If your character does a certain action (X), you get a benefit (Y) which may improve your character.This rule, or rather a subset of this rule, is included in the original game.
- X is "kill a monster or retrieving treasure"
- Y is "get 100 xp/HD or 1 xp/gp, and increase your level at certain xp breakpoints"
People who complain that D&D is unable to handle every kind of fantasy sometimes point to the "kill monsters or take their stuff to get xp" rule as one example of how D&D can't handle, say, James Branch Cabell's Jurgen. Well, OK, I've never heard anyone suggest Jurgen as an example of fantasy that D&D can't handle; usually, it's something that's really so very close to default D&D, it seems like quibbling over nothing. But yeah, "kill monsters" is not very close to the spirit of Jurgen.
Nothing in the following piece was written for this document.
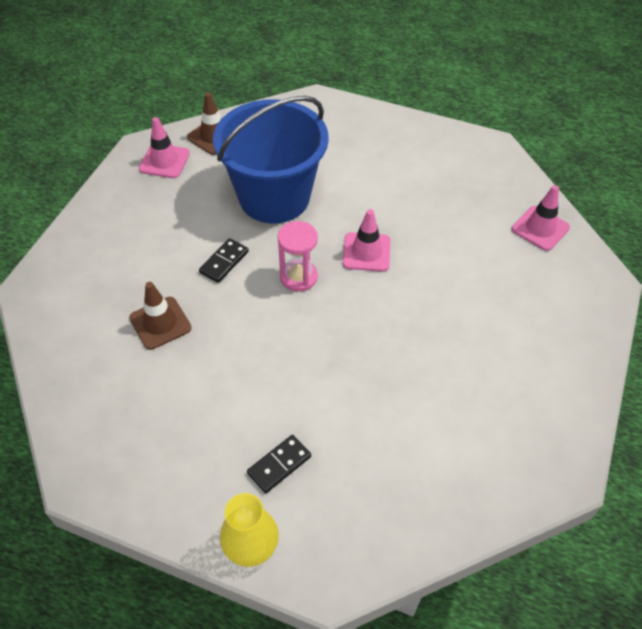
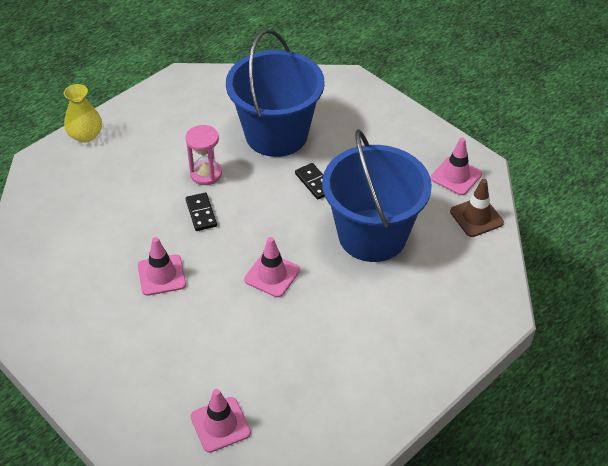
camera: 115 degrees right, 5 degrees down
(160, 323) = (276, 134): brown traffic cone -> blue bucket
(279, 465) = (124, 162): black domino -> black domino (201, 213)
(298, 277) = (272, 222): pink hourglass -> pink hourglass (206, 174)
(423, 340) = (161, 275): none -> pink traffic cone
But X can be changed. "Defeat (not necessarily kill) a monster" is already a reasonably common house rule. "Defeat without killing" is also possible. Or what about "convince another character to kill or take treasuer"? What kind of fantasy would that support? (I'm thinking "intrigue". Let's you and him fight!)
And Y can be changed. If it were "roll the smallest die that is greater than your level, and increase your level by 1 if the roll is higher," you have random advancement. If you change both X and Y -- "successfully perform a hard task at the limit of your ability at least once in an adventure" paired with "roll above your ability at the end of the adventure to increase that ability," you get something very much like Runequest/BRP. X+Y could even be "spend gold for training at the end of an adventure" and "roll d100 less than (gold)/level/100" for a purely practical form of advancement.
The idea is that the stripped-down rule of "perform action X, get benefit Y" can be applied to many more forms of fantasy than the purely mercenary forms of D&D.